Borowka lachte kurz aus Verlegenheit mit und sagte dann: „Das ist ganz schön hart für der Fredi. Der und dem seine Freundin wollen doch unbedingt ein Kind haben. Und der Arzt im Krankenhaus hat gesagt, dass der mindestens die nächsten sechs Wochen kein Sex haben darf. Die Sabrina ist total ausgeflippt deswegen.“
„Ach, die Trulla soll doch froh sein. Wo kämen wir denn hin, wenn solche Pfeifen wie der Fredi sich auch noch vermehren würden? Aber ich hab ja schon immer für dem gesagt, der soll das Fußballspielen drangeben. Wenn ich den immer über der Platz stolpern seh! Da denk ich jedes Mal, der hätte mit ein Storch gepokert und dabei die Beine gewonnen. Welches Arschloch von die Krautdorfer war das denn, der der Fredi der Ball im Klingelbeutel geschossen hat?“
„Manni Schröders. Der Sohn von Schröders Leo, der das kleine Reisebüro in Süsterseel hat, das letztes Jahr pleite gegangen ist.“ „Ach, der alte Verbrecher.
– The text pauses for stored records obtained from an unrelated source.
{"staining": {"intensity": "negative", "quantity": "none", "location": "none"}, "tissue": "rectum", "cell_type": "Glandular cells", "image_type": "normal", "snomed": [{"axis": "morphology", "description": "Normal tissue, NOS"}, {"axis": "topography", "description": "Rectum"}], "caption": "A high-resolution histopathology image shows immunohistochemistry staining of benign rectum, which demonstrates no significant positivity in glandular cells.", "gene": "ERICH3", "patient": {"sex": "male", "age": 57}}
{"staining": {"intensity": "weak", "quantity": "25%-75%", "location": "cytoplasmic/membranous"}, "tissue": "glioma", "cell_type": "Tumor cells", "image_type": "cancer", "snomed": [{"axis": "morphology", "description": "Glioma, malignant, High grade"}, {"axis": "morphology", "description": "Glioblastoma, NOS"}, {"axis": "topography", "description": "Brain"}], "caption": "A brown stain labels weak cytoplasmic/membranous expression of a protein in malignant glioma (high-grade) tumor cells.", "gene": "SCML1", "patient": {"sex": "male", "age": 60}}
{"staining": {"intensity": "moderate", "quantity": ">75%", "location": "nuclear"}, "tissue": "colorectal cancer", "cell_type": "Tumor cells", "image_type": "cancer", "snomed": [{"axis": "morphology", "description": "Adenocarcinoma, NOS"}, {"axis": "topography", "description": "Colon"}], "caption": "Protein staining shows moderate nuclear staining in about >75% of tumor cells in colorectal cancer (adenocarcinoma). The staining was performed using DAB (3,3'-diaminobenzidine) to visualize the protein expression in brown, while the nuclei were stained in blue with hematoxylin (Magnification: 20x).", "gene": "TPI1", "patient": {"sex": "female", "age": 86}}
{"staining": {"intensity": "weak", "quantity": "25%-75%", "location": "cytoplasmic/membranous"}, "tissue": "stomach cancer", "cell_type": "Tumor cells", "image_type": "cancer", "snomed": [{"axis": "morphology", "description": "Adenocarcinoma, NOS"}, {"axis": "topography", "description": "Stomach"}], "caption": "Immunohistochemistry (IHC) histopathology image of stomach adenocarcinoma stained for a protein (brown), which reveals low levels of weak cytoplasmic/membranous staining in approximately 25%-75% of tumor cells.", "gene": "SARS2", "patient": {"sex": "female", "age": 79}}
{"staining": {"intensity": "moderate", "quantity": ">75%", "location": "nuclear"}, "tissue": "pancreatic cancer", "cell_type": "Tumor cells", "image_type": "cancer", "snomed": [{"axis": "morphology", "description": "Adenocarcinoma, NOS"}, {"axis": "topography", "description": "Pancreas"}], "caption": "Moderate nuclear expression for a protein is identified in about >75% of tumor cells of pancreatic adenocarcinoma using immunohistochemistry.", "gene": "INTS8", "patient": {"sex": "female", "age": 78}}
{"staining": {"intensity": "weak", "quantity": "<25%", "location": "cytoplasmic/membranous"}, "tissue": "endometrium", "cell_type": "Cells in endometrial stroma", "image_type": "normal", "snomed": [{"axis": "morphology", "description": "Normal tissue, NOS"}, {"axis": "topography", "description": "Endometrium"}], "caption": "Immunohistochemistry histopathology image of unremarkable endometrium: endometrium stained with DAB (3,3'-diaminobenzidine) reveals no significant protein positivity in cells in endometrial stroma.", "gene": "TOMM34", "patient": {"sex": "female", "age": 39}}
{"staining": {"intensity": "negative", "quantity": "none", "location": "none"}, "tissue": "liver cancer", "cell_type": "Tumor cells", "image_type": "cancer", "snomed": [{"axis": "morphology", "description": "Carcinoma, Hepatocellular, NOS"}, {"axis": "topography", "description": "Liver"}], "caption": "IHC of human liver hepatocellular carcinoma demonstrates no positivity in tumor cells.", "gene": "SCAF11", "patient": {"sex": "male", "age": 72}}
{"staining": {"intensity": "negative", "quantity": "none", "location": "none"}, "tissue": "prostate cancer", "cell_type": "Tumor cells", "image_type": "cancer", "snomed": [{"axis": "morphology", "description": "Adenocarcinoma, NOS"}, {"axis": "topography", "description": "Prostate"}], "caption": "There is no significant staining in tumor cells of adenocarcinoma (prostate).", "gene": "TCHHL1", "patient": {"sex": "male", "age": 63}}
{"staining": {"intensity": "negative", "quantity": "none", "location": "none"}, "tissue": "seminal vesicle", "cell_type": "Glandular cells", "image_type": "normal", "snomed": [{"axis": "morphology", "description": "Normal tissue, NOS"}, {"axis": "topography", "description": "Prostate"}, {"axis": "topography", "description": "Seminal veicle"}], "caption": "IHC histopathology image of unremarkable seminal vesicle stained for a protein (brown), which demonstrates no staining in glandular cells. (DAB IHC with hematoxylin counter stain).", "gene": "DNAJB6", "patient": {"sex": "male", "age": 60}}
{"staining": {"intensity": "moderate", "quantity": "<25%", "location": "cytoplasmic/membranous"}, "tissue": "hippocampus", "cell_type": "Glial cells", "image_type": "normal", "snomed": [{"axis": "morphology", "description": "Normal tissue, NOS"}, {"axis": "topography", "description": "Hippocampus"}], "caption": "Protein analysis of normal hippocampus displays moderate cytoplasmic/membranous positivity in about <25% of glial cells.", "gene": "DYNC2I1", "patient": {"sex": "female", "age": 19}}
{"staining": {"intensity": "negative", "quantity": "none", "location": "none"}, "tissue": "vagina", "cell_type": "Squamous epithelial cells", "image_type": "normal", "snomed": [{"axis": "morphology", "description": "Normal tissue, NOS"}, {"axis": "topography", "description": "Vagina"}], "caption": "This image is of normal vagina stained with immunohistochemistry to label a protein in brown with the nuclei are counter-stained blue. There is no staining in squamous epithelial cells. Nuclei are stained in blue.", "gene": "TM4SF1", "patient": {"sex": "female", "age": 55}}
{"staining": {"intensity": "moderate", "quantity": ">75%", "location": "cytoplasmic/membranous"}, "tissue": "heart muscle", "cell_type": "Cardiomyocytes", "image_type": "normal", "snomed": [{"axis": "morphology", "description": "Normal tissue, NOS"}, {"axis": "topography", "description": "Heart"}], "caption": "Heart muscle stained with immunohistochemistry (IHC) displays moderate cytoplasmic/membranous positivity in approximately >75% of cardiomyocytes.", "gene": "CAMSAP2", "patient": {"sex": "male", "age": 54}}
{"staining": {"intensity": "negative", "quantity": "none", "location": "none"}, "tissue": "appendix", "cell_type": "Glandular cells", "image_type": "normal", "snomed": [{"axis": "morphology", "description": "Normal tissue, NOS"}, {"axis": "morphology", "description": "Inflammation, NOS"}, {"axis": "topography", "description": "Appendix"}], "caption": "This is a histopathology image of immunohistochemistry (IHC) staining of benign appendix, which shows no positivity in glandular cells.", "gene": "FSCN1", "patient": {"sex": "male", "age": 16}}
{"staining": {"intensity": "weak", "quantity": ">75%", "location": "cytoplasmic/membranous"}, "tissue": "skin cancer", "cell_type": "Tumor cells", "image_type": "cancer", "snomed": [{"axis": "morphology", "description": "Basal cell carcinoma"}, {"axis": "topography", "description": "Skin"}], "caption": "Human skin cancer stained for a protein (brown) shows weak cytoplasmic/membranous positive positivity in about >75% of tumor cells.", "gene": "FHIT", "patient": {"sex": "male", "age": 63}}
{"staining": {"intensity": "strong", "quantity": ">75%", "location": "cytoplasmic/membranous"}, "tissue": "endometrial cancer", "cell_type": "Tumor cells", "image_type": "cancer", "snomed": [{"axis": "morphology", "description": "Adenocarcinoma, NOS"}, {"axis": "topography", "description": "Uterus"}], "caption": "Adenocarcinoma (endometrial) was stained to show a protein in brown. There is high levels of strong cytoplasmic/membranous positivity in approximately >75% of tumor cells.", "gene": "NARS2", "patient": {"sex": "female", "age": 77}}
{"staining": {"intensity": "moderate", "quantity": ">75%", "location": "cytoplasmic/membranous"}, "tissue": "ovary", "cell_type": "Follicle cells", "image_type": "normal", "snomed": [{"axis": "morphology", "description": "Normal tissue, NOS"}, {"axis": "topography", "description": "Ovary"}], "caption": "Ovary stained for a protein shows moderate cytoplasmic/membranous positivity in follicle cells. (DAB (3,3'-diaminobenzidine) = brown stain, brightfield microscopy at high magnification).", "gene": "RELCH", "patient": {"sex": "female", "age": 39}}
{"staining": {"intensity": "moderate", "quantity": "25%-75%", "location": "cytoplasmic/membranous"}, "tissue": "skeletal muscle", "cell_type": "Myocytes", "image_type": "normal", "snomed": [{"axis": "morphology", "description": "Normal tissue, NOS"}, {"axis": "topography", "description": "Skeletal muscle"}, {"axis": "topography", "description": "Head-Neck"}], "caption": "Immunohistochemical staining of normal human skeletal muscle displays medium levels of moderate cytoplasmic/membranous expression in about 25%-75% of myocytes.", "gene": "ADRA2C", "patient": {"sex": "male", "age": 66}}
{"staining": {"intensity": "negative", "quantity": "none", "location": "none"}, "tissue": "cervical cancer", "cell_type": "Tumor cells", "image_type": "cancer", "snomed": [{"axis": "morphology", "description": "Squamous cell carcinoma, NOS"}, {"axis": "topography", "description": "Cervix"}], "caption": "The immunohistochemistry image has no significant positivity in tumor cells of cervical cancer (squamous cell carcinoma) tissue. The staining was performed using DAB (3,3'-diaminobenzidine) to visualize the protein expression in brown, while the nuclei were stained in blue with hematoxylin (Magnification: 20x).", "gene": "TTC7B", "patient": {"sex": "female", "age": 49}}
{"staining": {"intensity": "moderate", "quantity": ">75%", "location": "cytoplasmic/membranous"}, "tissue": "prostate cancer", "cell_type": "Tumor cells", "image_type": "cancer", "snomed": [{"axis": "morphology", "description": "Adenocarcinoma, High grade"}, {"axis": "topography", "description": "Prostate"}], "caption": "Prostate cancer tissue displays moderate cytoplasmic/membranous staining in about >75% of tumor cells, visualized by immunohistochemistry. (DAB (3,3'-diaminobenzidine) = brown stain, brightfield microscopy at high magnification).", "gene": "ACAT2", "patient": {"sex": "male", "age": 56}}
Hat der Manni sich denn entschuldigt?“
„Ja, ja“, sagte Borowka, „das ist alles geklärt. Wir haben der Manni ja anschließend im Krankenhaus getroffen. Der war ja auch verletzt. Der hatte sich beim Zweikampf die Nase gebrochen … mehrfach.“
„Oh, da ist es aber hoch hergegangen.“
„Pokalfight halt.“ Oellers sah auf seine dicke goldene Uhr, die er mal günstig im Türkeiurlaub am Strand erstanden hatte, und sagte: „So, genug geplaudert. Ab an die Arbeit. Im Hof steht ein Zitrön Saxo, der braucht ein neuer Auspuff. Guck mal in unsere Altmetalltonne. Ich mein, da müsste noch einer drinliegen, den du passend kloppen könntest. Mach ein bisschen Montagepaste auf die Löcher, dann müsste das gehen.“
„Ja, mach ich, aber …“, druckste Borowka herum, „aber ich müsste vorher noch mal eben nach die Apotheke und nach dem Sanitätshaus, für der Fredi was Salbe und das Hodenbänkchen abzuholen. Der arme Kerl kann sich ja überhaupt nicht bewegen im Moment.“
Oellers holte tief Luft, atmetet dann aber wieder flach aus. Wie er es mal in einem Führungskräfteseminar von Fiat gelernt hatte, versuchte er, seine erneut in ihm aufsteigende Wut zu kontrollieren. Er war zwar sauer, dass Borowka sich wieder aus dem Staub machen wollte, andererseits war ihm natürlich daran gelegen, dass Fredi so schnell wie möglich wieder einsatzfähig wurde. Und so zügelte er sich und reagierte ungewohnt verständnisvoll: „Das verstehe ich natürlich. Aber wieso musst du das denn machen? Was ist denn mit die komische Olle von der Fredi?“
„Die kann nicht. Die muss arbeiten“, sagte Borowka, ohne sich der Konsequenz seiner Worte bewusst zu sein.
„Ja und du? Was musst du?“ Oellers schoss wieder aus seinem Sessel hoch. „Ich raste hier gleich komplett aus. Das Sanitätshaus ist in Heinsberg. Das dauert doch ewig, bis du zurück bist.“
„Ach, ich sag mal, höchstens anderthalb Stündchen.“
„Ich geb dir gleich anderthalb Stündchen, du Pimmelotter“, gab Oellers zurück, während sich die Zornesfalte auf seiner Stirn bedrohlich zusammenzog. „Ich guck jetzt hier auf meine original Rolex-Uhr. Wenn du nicht in exakt 45 Minuten wieder zurück bist, dann lass ich dich die Mopedkette abschmecken. Haben wir uns verstanden?“
Borowka nickte versteinert. Oellers musterte ihn und fügte hinzu: „Was ist los? Wartest du auf der Bus?“
Borowka rannte los. Der Countdown lief.